Die Forschungs- und Entwicklungsleistungen im Bereich der Arbeits- und Umweltmedizin seien "in quantitativer und qualitativer Hinsicht gegenwärtig nicht ausreichend", schreibt der Wissenschaftsrat. Das Personal sei zur Forschung kaum in der Lage. Eine Lösung der strukturellen Probleme kann der Wissenschaftsrat nur in einer "grundlegenden, sehr kosten- und zeitaufwendigen Umstrukturierung des Instituts" erkennen - "oder in der Schließung".
Ein Bundeswehr-Insider sagt: "Natürlich ist das mit dem Zentrum jetzt nicht das, was die Politik sich vorgestellt hat. Die Bundeswehr hat die nötigen Experten eben nicht." Das Problem hätte sich nur noch verschärft, wenn man ein größeres, eigenständiges PTBS-Zentrum hätte gründen wollen. "Das wäre doch in einem halben Jahr noch viel weniger zu machen gewesen."
Die Bundeswehr hat die Mediziner nicht, die sie braucht, und sie bekommt sie auch nicht. Die Konkurrenz durch die 2.000 deutschen Kliniken, von denen außerhalb der Metropolen nahezu alle händeringend nach Ärzten suchen, ist enorm. Nach wie vor sind von den 40 Stellen für Psychiater, die bei der rund 250.000 Mann und Frau starken Truppe vorgesehen sind, nur 22 besetzt.

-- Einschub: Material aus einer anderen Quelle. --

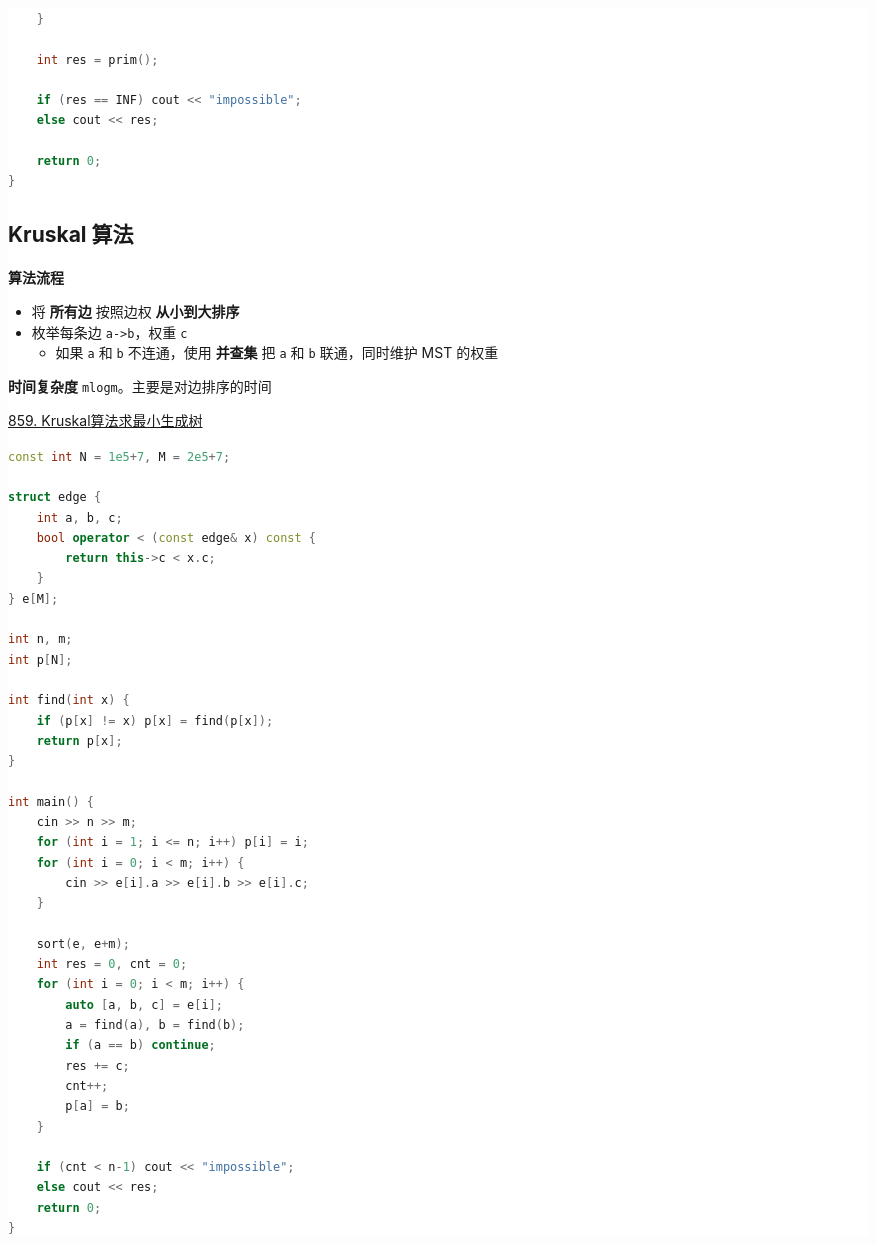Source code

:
 ```C++
    }
    
    int res = prim();
    
    if (res == INF) cout << "impossible";
    else cout << res;
    
    return 0;
}
```

## Kruskal 算法

**算法流程**
- 将 **所有边** 按照边权 **从小到大排序**
- 枚举每条边 `a->b`，权重 `c`
    * 如果 `a` 和 `b` 不连通，使用 **并查集** 把 `a` 和 `b` 联通，同时维护 MST 的权重

**时间复杂度** `mlogm`。主要是对边排序的时间

[859. Kruskal算法求最小生成树](https://www.acwing.com/problem/content/861/)

```C++
const int N = 1e5+7, M = 2e5+7;

struct edge {
    int a, b, c;
    bool operator < (const edge& x) const {
        return this->c < x.c;
    }
} e[M];

int n, m;
int p[N];

int find(int x) {
    if (p[x] != x) p[x] = find(p[x]);
    return p[x];
}

int main() {
    cin >> n >> m;
    for (int i = 1; i <= n; i++) p[i] = i;
    for (int i = 0; i < m; i++) {
        cin >> e[i].a >> e[i].b >> e[i].c; 
    }
    
    sort(e, e+m);
    int res = 0, cnt = 0;
    for (int i = 0; i < m; i++) {
        auto [a, b, c] = e[i];
        a = find(a), b = find(b);
        if (a == b) continue;
        res += c;
        cnt++;
        p[a] = b;
    }
    
    if (cnt < n-1) cout << "impossible";
    else cout << res;
    return 0;
}
```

Doch fehlen nicht nur Seelenärzte. Der Wehrbeauftragte Reinhold Robbe (SPD) klagte in seinem jüngsten Bericht: Der Zentrale Sanitätsdienst habe "ganz offensichtlich erhebliche Probleme". Es fehlten 430 Sanitätsoffiziere, viele Sanitätsärzte hätten "innerlich gekündigt". Robbe weist darauf hin, was neben den offensichtlichen Belastungen durch Auslandseinsätze die Arbeitsbedingungen ebenfalls stark verändert: der Frauenanteil. Frauen stellen inzwischen rund die Hälfte der Sanitäter, 2008 waren 62 Prozent der Stabsärzte weiblich. "So wird der Sanitätsdienst besonders durch familienbedingte Abwesenheiten belastet", schreibt Robbe.
Eine Arbeitsgruppe im Ministerium soll nun bis Ende September Vorschläge vorlegen, wie Fachpersonal gehalten und gewonnen werden kann. Dieses Jahr bekommen die Fachärzte bereits eine Zulage von 600 Euro. Um die Abwanderung zu verhindern, hat das Ministerium den Bundeswehrärzten den Schritt in die zivile Verbeamtung stark erschwert.
Dabei dürfe das Ministerium keinesfalls stehen bleiben, fordert die FDP-Bundestagsabgeordnete Elke Hoff. "Einer der ersten Punkte muss sein, dass die Vereinbarkeit von Familie und Beruf verbessert wird", sagt sie. "Gegenwärtig ist der Sanitätsdienst nicht in der Lage, seine Aufgabe zu erfüllen." Es werde Jahre dauern, die Nachwuchsrekrutierung aufzumöbeln. Doch müsse sich sofort auch die Ausbildung ändern. Die Sanitätssoldaten seien mit der Gewaltrealität in Afghanistan überfordert.
Indirekt bestätigt das auch Bundeswehrpsychiater Zimmermann. "Die Sanitätssoldaten", sagt er, "sind eine besondere Risikogruppe für PTBS."